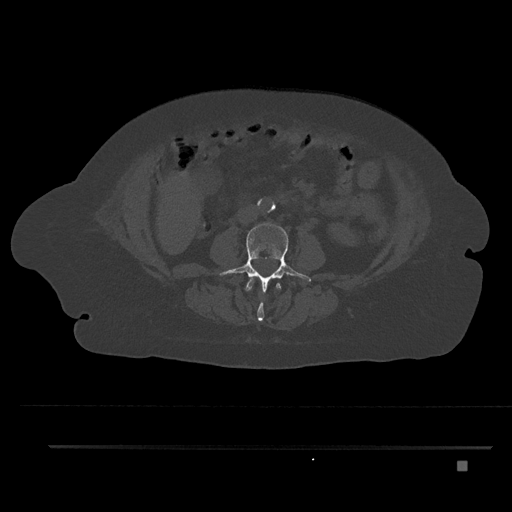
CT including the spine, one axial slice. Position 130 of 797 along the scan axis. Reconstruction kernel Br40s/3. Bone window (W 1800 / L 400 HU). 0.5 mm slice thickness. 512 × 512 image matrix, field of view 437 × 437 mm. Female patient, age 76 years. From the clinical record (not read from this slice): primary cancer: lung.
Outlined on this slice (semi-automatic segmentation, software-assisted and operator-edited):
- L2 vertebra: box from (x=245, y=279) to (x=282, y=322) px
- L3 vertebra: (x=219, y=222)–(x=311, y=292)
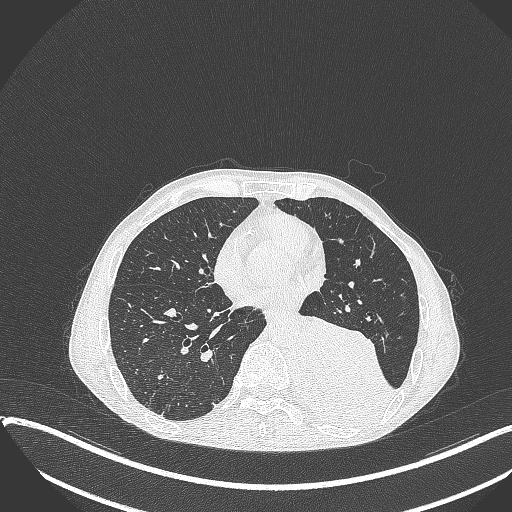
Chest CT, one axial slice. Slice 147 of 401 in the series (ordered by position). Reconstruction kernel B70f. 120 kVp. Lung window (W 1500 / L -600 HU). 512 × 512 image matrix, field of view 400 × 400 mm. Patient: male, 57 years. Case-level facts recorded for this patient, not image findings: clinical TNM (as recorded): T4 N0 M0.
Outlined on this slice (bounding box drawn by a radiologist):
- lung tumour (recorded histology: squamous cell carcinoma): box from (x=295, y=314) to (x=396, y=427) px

...

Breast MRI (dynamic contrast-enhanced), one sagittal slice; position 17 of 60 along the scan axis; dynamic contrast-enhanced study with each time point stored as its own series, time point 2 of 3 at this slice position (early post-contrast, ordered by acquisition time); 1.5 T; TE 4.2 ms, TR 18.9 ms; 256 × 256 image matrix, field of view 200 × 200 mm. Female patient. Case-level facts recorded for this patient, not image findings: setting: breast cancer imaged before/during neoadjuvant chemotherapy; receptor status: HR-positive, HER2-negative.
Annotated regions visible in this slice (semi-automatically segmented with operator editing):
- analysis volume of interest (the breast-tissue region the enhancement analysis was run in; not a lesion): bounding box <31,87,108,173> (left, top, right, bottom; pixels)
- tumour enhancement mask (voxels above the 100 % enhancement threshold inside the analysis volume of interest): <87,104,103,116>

...

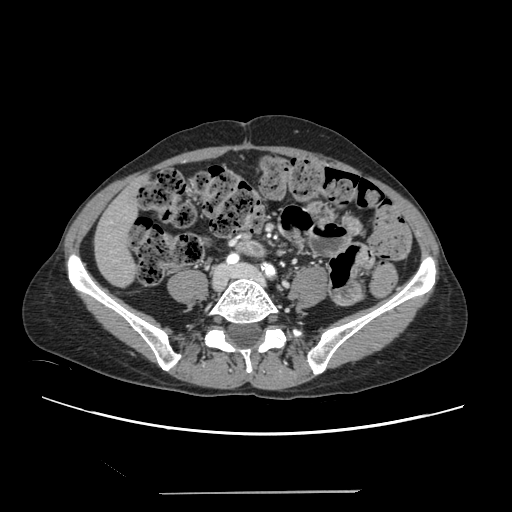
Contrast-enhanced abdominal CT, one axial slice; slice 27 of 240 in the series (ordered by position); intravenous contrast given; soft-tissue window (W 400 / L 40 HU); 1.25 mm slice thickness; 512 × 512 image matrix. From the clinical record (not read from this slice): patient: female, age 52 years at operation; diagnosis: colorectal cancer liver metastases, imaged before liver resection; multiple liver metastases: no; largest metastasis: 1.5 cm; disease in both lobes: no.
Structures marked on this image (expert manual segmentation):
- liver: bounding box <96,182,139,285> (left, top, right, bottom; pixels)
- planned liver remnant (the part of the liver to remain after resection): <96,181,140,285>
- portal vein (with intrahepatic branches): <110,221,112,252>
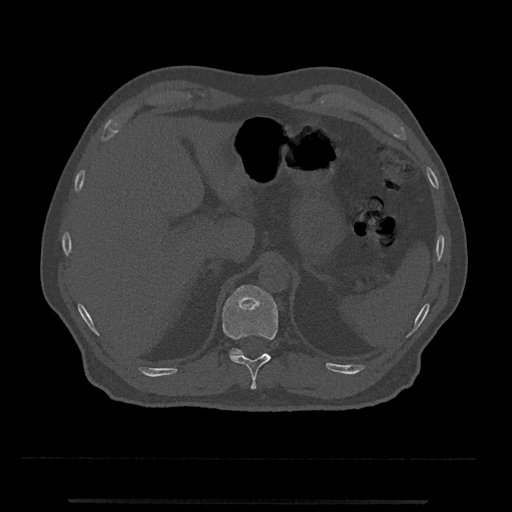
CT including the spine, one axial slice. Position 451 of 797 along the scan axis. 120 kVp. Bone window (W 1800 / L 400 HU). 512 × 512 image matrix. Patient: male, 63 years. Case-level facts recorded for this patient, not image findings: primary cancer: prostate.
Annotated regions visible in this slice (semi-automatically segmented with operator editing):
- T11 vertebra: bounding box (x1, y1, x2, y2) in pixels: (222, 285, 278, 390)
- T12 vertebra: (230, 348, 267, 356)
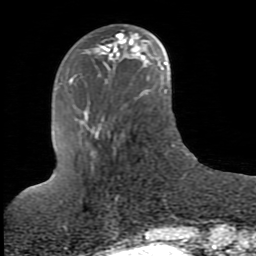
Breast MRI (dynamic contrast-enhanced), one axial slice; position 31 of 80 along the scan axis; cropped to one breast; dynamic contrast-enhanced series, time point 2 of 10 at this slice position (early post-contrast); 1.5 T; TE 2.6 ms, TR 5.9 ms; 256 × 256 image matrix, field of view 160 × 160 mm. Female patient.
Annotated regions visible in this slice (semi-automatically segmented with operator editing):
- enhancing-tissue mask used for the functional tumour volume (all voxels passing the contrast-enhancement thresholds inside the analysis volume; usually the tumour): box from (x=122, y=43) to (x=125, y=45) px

EXERCISE DESCRIPTION
Look above for the line that contains "- liver: bounding". Starting there, transcribe every line exactly until you have copied the line that contains "- portal vein".

EXERCISE RESPONSE
- liver: bounding box <96,182,139,285> (left, top, right, bottom; pixels)
- planned liver remnant (the part of the liver to remain after resection): <96,181,140,285>
- portal vein (with intrahepatic branches): <110,221,112,252>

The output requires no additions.